Establishing the panel was a "recognition that our program is a complex one and not as well understood by employees as we would like," says Brown.
From among the six medical plans, employees can choose one of four PPOs, ranging from a $200 individual deductible ($250 for a family) to a $1,500 deductible ($3,000 for family), an HMO, and a Blue Cross/Blue Shield plan. In addition, employees can choose to opt out of any Chrysler-sponsored health care plan.
Since employees can earn extra benefit credits for meeting certain wellness criteria and because workers are encouraged to make their own benefits decisions, the program is also an empowerment tool. The company offers each participating employee $2,060 in medical credits and as much as $5,220 for a family. These credits are applied against "price tags," or the amount it costs Chrysler to provide such benefits. Employees also receive a maximum of $120 in credits for meeting six of seven health criteria: acceptable blood pressure, no tobacco use, acceptable cholesterol levels, regular exercise, seat belt use, limited use of alcohol and no drug abuse, and healthy body weight. If fewer than six criteria are satisfied, Chrysler gives the employee a $20 credit for each one that is satisfied. Credits may be spent on benefits, but may not be taken in cash.
Here's how it might work.
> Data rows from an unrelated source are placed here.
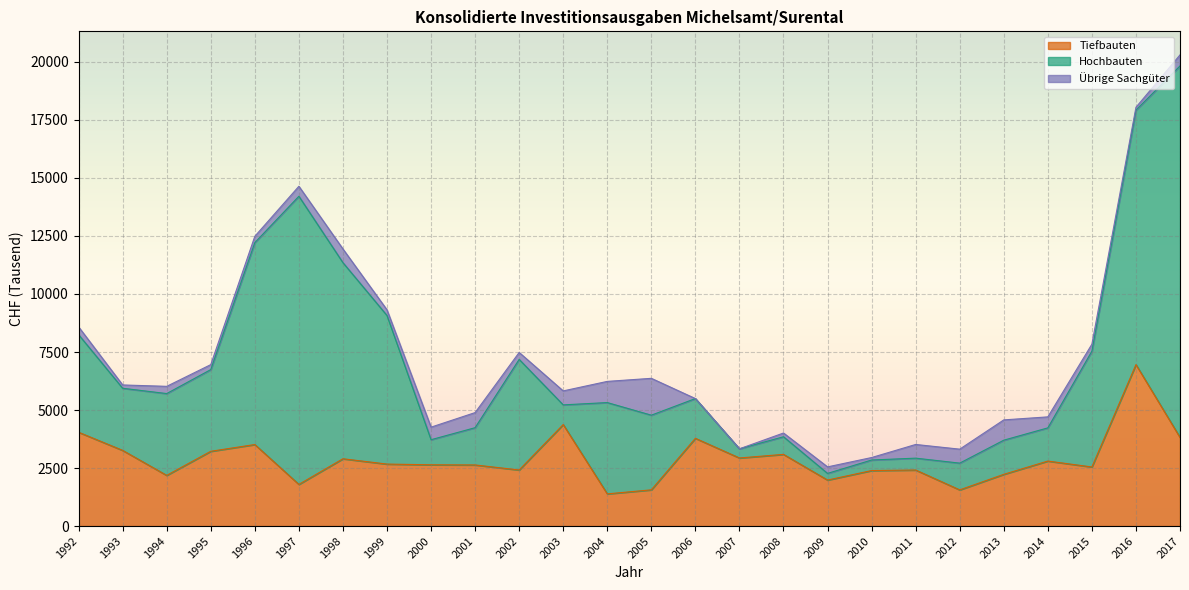

The Übrige Sachgüter series shows 306 at 2011. True or false?

False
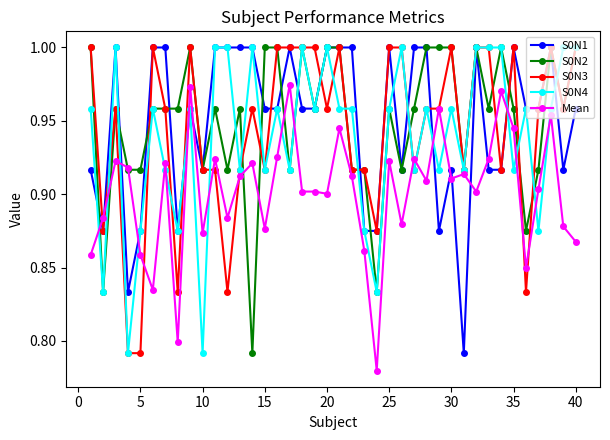

At how many categories does at least one series exceed 0?

40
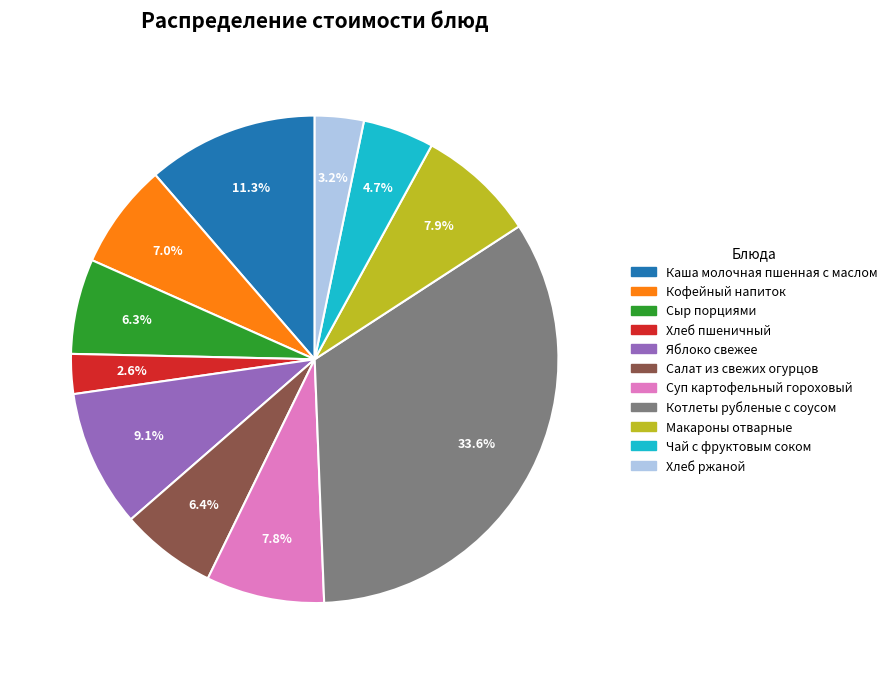

How many slices are in this pie chart?

11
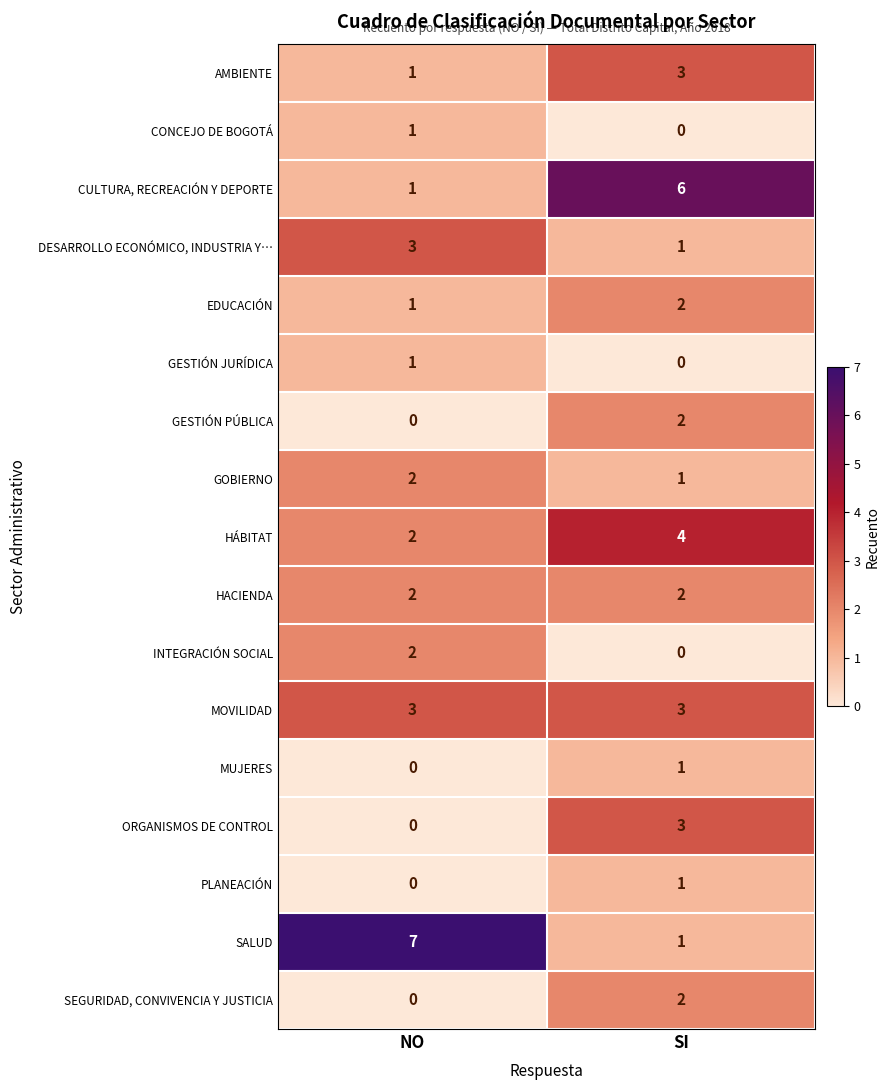

List the labels in order of GESTIÓN PÚBLICA value, smallest first.

NO, SI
An individual receiving $2,060 in credits, for example, can apply them to a PPO with a $200 deductible, a plan that has a price tag of $1,780. The worker could use the balance of $280 for unreimbursed medical expenses or to buy other benefits, such as vacation days. As many as five vacation days can be bought or sold. Proceeds from the sale of vacation days can be used to buy other benefits, such as dental care, or deposited in a spending account. Section 125 has no limit on how much can be set aside. With dependent care plans under Section 129 the limit is $5,000.